How many lines in the items below contain the word "seulement", counting only matches with the same capitalization? Reply with the number alone.

Records shown.
►
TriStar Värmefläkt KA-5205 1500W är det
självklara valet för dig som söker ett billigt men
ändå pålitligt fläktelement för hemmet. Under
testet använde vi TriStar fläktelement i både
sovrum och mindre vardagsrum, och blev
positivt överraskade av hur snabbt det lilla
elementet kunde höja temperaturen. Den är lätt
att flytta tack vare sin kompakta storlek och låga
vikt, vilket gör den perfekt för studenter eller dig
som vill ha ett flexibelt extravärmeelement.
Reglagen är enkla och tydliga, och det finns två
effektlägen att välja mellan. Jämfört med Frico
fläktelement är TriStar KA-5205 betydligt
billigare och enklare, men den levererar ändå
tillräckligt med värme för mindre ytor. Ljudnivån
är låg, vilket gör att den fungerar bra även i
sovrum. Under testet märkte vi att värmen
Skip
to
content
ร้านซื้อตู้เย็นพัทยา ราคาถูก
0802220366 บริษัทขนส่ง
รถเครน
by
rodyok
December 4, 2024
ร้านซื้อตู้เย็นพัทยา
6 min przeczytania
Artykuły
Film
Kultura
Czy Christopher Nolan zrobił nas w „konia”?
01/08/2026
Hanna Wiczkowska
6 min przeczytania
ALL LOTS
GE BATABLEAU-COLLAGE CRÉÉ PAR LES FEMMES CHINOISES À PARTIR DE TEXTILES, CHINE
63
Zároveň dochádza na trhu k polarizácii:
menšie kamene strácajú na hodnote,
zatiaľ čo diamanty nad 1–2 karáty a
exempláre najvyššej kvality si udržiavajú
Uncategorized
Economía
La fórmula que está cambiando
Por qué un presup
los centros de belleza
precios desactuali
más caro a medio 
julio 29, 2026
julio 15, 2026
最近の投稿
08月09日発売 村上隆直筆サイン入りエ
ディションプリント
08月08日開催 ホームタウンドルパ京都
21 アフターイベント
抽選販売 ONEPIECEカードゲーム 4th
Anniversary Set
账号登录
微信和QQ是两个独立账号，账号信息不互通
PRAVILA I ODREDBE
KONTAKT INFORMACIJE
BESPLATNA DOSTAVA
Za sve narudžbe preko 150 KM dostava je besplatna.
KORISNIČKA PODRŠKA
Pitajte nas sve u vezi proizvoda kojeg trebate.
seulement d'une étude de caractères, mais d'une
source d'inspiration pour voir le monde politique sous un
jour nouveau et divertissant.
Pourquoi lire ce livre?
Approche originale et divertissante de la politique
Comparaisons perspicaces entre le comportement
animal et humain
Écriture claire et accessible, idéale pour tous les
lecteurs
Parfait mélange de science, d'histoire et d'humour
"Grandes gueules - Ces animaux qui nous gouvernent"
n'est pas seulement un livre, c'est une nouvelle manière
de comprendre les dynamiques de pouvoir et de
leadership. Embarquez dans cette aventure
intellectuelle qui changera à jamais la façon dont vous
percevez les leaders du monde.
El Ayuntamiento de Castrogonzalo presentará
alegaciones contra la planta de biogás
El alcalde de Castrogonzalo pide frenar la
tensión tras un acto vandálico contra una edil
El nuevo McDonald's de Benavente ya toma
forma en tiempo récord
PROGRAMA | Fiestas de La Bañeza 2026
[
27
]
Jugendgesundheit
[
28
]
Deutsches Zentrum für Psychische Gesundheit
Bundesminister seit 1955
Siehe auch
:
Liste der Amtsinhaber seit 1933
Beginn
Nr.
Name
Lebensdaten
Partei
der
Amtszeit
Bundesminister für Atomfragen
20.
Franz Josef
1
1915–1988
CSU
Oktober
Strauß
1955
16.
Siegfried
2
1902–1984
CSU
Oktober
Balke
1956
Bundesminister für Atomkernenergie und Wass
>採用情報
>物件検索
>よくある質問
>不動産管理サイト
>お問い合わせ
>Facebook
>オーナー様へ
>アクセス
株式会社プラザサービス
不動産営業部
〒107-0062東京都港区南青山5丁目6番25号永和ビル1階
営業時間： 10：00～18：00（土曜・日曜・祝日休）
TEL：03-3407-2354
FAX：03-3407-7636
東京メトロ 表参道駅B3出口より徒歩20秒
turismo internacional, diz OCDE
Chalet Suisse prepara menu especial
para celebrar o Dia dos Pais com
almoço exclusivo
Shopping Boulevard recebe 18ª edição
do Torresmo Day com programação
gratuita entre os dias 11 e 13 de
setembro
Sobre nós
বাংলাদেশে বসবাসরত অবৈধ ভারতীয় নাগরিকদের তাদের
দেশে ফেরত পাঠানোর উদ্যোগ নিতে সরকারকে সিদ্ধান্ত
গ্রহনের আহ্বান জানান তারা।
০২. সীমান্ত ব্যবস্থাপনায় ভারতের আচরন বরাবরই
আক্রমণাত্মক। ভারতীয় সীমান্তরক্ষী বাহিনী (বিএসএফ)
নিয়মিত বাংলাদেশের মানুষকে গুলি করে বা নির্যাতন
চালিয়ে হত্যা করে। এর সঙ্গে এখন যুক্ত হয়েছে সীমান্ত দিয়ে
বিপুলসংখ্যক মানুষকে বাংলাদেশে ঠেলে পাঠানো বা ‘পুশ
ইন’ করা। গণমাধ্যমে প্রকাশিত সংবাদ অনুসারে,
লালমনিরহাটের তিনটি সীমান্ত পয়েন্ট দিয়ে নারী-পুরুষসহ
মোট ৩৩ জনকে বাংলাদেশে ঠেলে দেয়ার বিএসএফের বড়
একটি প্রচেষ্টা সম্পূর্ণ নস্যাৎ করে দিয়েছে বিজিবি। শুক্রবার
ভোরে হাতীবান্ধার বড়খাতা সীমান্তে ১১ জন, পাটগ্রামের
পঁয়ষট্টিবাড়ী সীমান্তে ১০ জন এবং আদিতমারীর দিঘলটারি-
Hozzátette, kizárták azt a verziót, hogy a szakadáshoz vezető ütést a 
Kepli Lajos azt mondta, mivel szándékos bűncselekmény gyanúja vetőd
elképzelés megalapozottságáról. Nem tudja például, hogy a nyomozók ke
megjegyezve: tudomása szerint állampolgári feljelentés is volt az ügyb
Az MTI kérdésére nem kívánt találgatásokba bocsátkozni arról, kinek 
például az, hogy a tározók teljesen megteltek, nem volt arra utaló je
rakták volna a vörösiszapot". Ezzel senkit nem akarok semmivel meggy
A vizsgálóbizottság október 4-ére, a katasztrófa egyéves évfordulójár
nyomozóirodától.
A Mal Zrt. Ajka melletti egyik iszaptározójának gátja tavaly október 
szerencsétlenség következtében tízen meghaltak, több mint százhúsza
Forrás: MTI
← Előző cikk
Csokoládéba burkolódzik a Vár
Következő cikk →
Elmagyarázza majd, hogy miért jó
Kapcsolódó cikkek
◄
Exercise output.
2